Opinión

Las llaves de Elsa

Mucha gente pasados los cincuenta comienza a preocuparse. Tiene la impresión de que se inicia una progresiva pérdida de memoria. 

Elsa echó la mano huesuda a su mentón. ¿Dónde están? Tenía la seguridad de que había dejado sus llaves sobre la colcha verdosa. Incluso era tal la seguridad que le molestó enormemente que Fran la mirase de forma comprensiva. Mirarla así suponía que ella habría perdido el oremus.

Una vez puesta la falda abrió el armario para coger una rebeca. Puesto que el frío ahora con la noche era más notable, llevaría la de color canela. Pero…tampoco estaba.

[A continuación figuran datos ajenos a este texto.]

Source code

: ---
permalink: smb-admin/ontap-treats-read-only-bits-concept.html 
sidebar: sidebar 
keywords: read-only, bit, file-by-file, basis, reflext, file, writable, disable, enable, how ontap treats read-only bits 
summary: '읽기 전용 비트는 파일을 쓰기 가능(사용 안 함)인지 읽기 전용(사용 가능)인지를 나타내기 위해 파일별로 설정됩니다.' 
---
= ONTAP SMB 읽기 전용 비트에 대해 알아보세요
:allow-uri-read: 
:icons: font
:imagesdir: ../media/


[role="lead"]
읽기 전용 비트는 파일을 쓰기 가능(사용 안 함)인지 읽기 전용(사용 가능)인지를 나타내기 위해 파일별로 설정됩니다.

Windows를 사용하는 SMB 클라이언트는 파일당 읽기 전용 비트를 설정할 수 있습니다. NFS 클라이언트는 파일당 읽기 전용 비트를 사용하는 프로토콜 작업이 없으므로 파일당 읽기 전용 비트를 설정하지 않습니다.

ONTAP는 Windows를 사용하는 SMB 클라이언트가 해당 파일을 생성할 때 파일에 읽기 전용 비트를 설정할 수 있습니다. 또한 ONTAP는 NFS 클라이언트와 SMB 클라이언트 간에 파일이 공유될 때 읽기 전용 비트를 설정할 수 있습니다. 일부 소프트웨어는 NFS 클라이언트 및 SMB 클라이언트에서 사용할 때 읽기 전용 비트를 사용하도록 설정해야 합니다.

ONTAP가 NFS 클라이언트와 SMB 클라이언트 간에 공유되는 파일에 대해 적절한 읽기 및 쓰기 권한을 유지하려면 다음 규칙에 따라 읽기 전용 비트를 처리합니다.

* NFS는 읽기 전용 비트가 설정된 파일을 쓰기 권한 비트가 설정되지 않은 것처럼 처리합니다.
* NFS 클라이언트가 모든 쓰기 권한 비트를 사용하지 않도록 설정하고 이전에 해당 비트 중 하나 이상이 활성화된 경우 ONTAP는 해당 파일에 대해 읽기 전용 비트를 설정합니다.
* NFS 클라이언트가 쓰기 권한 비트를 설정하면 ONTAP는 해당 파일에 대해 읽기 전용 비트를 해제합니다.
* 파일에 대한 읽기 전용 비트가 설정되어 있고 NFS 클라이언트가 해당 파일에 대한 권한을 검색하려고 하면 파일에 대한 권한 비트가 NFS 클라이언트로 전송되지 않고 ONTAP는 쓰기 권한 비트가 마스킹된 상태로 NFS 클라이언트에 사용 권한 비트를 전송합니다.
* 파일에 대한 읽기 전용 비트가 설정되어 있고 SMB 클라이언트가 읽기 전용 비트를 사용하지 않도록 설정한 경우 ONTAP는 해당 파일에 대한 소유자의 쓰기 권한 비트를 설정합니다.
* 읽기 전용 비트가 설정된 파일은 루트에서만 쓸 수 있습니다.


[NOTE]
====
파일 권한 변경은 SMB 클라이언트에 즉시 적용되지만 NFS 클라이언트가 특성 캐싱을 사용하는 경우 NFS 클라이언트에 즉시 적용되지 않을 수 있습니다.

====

Demasiadas coincidencias. Se dejó caer sobre la butaca acharolada que a los pies de la cama permanecía como un recuerdo de su finada madre. Tomó aire. Recordó cómo aquel psicólogo había enseñado a relajarse. El aire entró despacio en su nariz y colándose la inundó completamente. Luego, de manera pausada, fue soltándolo en una espiración controlada.

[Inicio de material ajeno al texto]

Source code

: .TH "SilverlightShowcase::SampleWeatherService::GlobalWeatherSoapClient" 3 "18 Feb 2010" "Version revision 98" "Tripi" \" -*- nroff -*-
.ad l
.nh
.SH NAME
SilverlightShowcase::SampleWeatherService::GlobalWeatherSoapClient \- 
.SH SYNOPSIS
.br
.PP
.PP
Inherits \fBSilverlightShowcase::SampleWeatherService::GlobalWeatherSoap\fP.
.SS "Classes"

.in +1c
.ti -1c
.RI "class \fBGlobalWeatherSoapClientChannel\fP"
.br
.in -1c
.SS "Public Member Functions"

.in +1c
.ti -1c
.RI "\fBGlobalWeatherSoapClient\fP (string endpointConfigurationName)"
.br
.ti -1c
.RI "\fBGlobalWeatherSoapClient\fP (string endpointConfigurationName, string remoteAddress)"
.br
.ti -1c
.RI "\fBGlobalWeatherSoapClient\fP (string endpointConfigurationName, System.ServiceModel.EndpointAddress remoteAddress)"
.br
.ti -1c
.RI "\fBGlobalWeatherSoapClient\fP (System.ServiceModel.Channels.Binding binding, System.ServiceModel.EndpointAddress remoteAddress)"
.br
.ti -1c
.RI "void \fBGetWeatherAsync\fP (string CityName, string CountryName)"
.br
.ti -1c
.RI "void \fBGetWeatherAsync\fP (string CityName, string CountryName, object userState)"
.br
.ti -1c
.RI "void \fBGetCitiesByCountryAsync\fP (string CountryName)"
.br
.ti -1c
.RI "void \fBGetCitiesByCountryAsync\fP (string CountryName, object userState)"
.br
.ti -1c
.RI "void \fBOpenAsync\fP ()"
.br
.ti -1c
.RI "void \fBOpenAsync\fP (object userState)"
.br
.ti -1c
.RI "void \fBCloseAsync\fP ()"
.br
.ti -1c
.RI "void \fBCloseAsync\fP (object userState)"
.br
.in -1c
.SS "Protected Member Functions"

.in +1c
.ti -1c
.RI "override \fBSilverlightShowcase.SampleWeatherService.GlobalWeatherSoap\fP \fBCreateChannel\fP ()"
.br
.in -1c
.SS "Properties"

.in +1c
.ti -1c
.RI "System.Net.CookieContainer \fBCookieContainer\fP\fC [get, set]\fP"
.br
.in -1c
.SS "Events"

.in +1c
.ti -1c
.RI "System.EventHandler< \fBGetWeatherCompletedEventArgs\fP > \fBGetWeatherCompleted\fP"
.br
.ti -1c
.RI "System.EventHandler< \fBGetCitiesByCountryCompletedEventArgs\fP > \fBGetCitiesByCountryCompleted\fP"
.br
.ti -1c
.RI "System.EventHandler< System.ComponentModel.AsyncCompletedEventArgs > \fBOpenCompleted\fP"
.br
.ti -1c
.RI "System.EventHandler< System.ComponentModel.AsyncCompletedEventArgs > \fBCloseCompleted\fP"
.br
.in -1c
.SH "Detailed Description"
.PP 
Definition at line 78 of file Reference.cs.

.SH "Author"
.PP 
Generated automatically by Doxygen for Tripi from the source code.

Podría suponer que su propio esposo quisiese “quedarse con ella” y le escondiese las cosas por puro divertimento. Optó por otra chaqueta y se echó todos sus pensamientos idiotas a la espalda. Cerró la puerta con un suave “clac” y tomó el ascensor.

La ciudad estaba preciosa con sus claroscuros, las farolas amarillentas y las palabras que parpadeaban sobre los negocios. Todo le recordó aquel tiempo infantil de las luces de neón. Cuando se dio cuenta ya estaba fuera de la urbanización y enfilaba a gran velocidad una carretera más negra que boca de lobo.

Mientras conducía, su historia personal pasó rauda delante de sus ojos azulados. Unos estudios de Economía en la universidad, una estancia de pocos meses en Londres, el encuentro fortuito con quien era hoy el padre de sus hijos, una copa o dos, el asiento reclinable de un Mustang… en fin, la habían lanzado a una madurez que ahora valoraba, a trazos rápidos, como una existencia insulsa. Pero la vida es así, pensó, ya que antes de terminar el borrador de tu plan de vida, todo está llegando al final.

Los coches se cruzaban con ella indiferentes. Eran como aquellos otros seres humanos que, en aquellos años, se habían cruzado con ella, pero a quienes nunca guardó en su pensamiento ni en su corazón. Eran sólo seres circunstanciales.

De pronto, al fondo de la autovía, el farolillo de la Guardia Civil giraba azul y repetitivo mientras se mantenía el aullido de su Land Rover. Se detendría y aparcaría a un lado. Un oficial le indicaba con su linterna que hacía bien en detenerse.

Sobre el arcén aquella mujer de mediana edad estaba ya tapada con una rebeca canela. Se horrorizó. Ella nada podía hacer sino ser testigo de aquel charco de fluidos humanos. Comenzó a llover, primero levemente y luego con desesperación. El jefe de pareja se le acercó y recogió las llaves abandonadas en el arcén. Oyó cómo el agua chisporroteaba en su tricornio. 

Le pareció verlo todo desde muy arriba. Se sintió, ingrávida, una hoja desprendida de su árbol y movida por el viento.

 Se asustó. Con estupor miró aquellas llaves que eran… las suyas. ¡Las suyas! Aquellas que habían permanecido desaparecidas. La lluvia empapaba su cabello que chorreaba hirsuto y lacio.